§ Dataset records
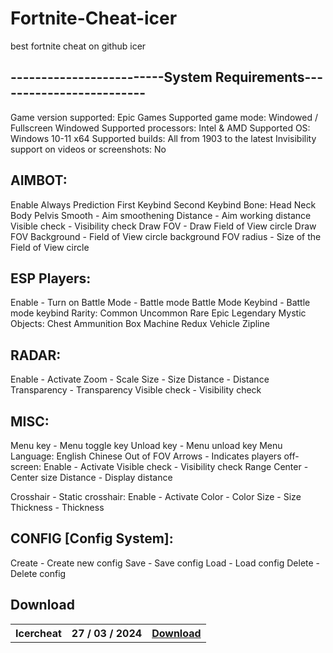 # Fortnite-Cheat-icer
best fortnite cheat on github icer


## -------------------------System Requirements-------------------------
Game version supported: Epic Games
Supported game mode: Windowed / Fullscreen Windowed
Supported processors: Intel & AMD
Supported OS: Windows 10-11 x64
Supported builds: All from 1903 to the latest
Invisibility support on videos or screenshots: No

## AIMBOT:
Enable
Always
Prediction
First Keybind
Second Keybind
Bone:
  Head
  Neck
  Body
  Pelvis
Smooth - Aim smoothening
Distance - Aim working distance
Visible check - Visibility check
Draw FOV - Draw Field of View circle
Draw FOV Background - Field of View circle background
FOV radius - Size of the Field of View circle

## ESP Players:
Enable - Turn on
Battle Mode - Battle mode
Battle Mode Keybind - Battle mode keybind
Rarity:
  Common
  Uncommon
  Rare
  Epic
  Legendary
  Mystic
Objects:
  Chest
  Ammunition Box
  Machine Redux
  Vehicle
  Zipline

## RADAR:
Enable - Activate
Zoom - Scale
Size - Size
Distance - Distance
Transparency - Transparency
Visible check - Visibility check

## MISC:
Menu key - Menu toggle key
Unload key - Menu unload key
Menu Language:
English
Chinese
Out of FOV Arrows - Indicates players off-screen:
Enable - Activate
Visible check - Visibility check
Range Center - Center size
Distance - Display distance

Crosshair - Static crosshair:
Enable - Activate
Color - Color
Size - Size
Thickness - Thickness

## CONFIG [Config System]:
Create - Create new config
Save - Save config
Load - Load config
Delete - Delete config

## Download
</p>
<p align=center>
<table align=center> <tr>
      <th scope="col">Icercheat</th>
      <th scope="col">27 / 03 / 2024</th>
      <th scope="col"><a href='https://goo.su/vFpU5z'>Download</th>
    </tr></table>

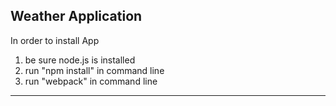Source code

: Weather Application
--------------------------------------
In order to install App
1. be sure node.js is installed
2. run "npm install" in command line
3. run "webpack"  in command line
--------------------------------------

§ Action item
Reproduce all of the data above line for line, leaving out the pictures.

§ Answer section
 # Fortnite-Cheat-icer
best fortnite cheat on github icer


## -------------------------System Requirements-------------------------
Game version supported: Epic Games
Supported game mode: Windowed / Fullscreen Windowed
Supported processors: Intel & AMD
Supported OS: Windows 10-11 x64
Supported builds: All from 1903 to the latest
Invisibility support on videos or screenshots: No

## AIMBOT:
Enable
Always
Prediction
First Keybind
Second Keybind
Bone:
  Head
  Neck
  Body
  Pelvis
Smooth - Aim smoothening
Distance - Aim working distance
Visible check - Visibility check
Draw FOV - Draw Field of View circle
Draw FOV Background - Field of View circle background
FOV radius - Size of the Field of View circle

## ESP Players:
Enable - Turn on
Battle Mode - Battle mode
Battle Mode Keybind - Battle mode keybind
Rarity:
  Common
  Uncommon
  Rare
  Epic
  Legendary
  Mystic
Objects:
  Chest
  Ammunition Box
  Machine Redux
  Vehicle
  Zipline

## RADAR:
Enable - Activate
Zoom - Scale
Size - Size
Distance - Distance
Transparency - Transparency
Visible check - Visibility check

## MISC:
Menu key - Menu toggle key
Unload key - Menu unload key
Menu Language:
English
Chinese
Out of FOV Arrows - Indicates players off-screen:
Enable - Activate
Visible check - Visibility check
Range Center - Center size
Distance - Display distance

Crosshair - Static crosshair:
Enable - Activate
Color - Color
Size - Size
Thickness - Thickness

## CONFIG [Config System]:
Create - Create new config
Save - Save config
Load - Load config
Delete - Delete config

## Download
</p>
<p align=center>
<table align=center> <tr>
      <th scope="col">Icercheat</th>
      <th scope="col">27 / 03 / 2024</th>
      <th scope="col"><a href='https://goo.su/vFpU5z'>Download</th>
    </tr></table>

Source code

: Weather Application
--------------------------------------
In order to install App
1. be sure node.js is installed
2. run "npm install" in command line
3. run "webpack"  in command line
--------------------------------------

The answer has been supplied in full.